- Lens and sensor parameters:
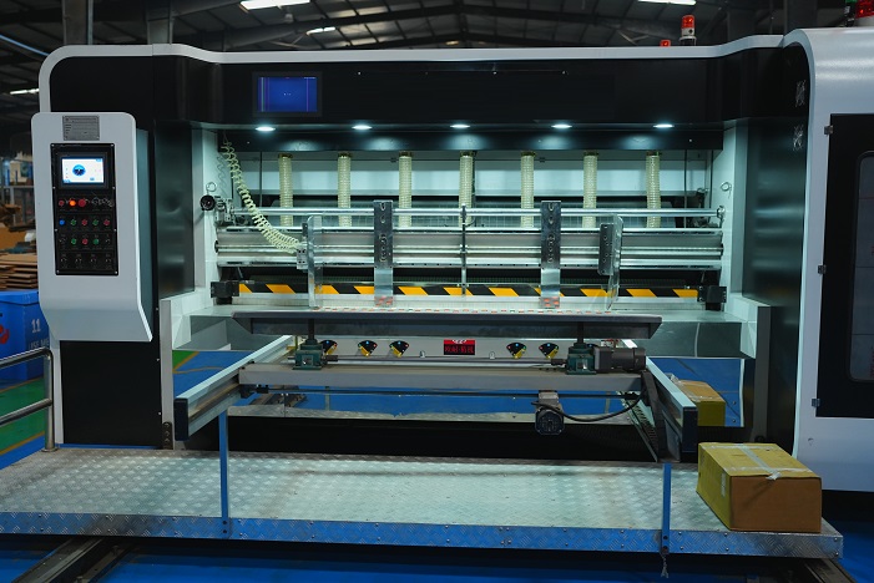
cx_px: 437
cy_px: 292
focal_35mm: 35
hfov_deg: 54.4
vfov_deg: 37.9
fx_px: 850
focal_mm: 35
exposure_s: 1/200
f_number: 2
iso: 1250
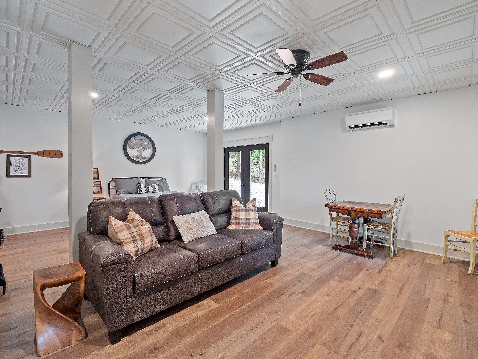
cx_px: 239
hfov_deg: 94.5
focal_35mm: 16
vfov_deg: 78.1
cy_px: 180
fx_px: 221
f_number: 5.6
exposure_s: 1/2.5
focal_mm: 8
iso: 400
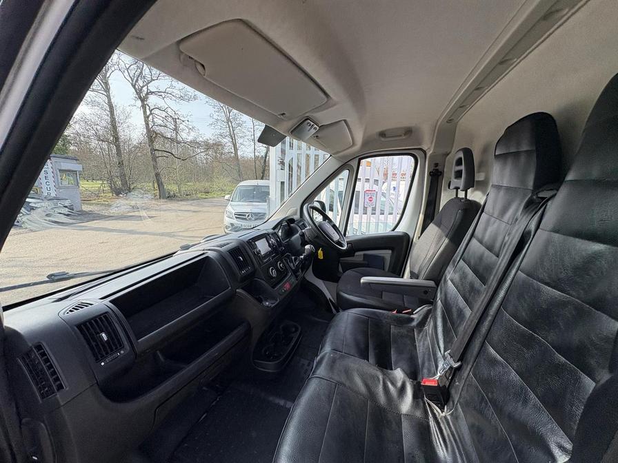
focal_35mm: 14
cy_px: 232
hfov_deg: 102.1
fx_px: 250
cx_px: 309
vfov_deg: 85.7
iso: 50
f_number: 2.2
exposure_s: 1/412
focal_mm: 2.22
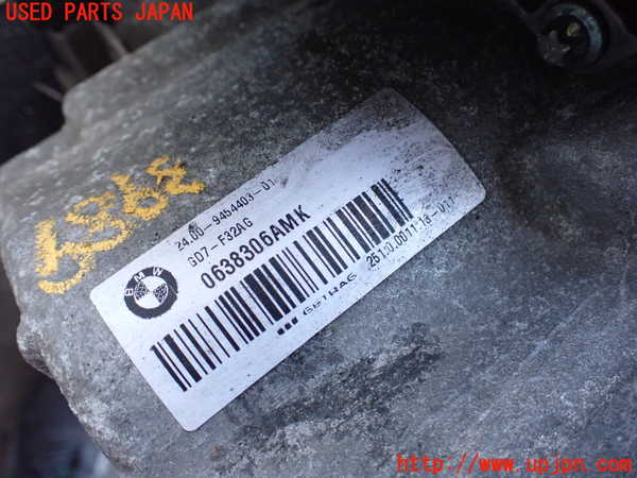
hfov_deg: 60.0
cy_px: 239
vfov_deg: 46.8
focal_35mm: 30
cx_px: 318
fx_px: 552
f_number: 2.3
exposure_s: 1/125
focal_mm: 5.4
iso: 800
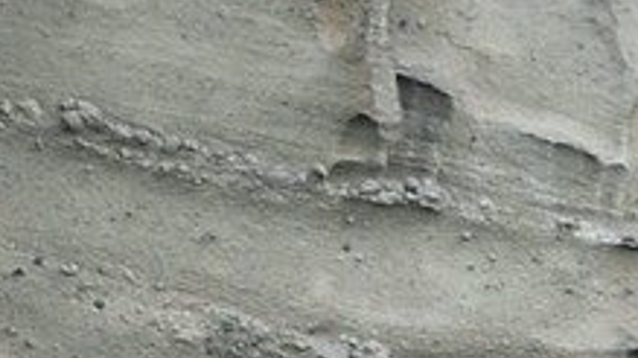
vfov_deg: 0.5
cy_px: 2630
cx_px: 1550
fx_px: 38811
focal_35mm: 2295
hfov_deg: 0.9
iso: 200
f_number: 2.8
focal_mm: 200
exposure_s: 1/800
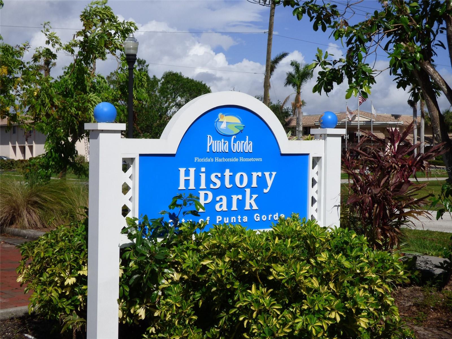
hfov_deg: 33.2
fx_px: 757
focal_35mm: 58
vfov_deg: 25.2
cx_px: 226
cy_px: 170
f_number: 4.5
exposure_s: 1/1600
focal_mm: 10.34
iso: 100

- ACTIVITY:
Give back the entries verbatim. Do not include any picture.

- EXERCISE RESULT:
cx_px: 437
cy_px: 292
focal_35mm: 35
hfov_deg: 54.4
vfov_deg: 37.9
fx_px: 850
focal_mm: 35
exposure_s: 1/200
f_number: 2
iso: 1250
cx_px: 239
hfov_deg: 94.5
focal_35mm: 16
vfov_deg: 78.1
cy_px: 180
fx_px: 221
f_number: 5.6
exposure_s: 1/2.5
focal_mm: 8
iso: 400
focal_35mm: 14
cy_px: 232
hfov_deg: 102.1
fx_px: 250
cx_px: 309
vfov_deg: 85.7
iso: 50
f_number: 2.2
exposure_s: 1/412
focal_mm: 2.22
hfov_deg: 60.0
cy_px: 239
vfov_deg: 46.8
focal_35mm: 30
cx_px: 318
fx_px: 552
f_number: 2.3
exposure_s: 1/125
focal_mm: 5.4
iso: 800
vfov_deg: 0.5
cy_px: 2630
cx_px: 1550
fx_px: 38811
focal_35mm: 2295
hfov_deg: 0.9
iso: 200
f_number: 2.8
focal_mm: 200
exposure_s: 1/800
hfov_deg: 33.2
fx_px: 757
focal_35mm: 58
vfov_deg: 25.2
cx_px: 226
cy_px: 170
f_number: 4.5
exposure_s: 1/1600
focal_mm: 10.34
iso: 100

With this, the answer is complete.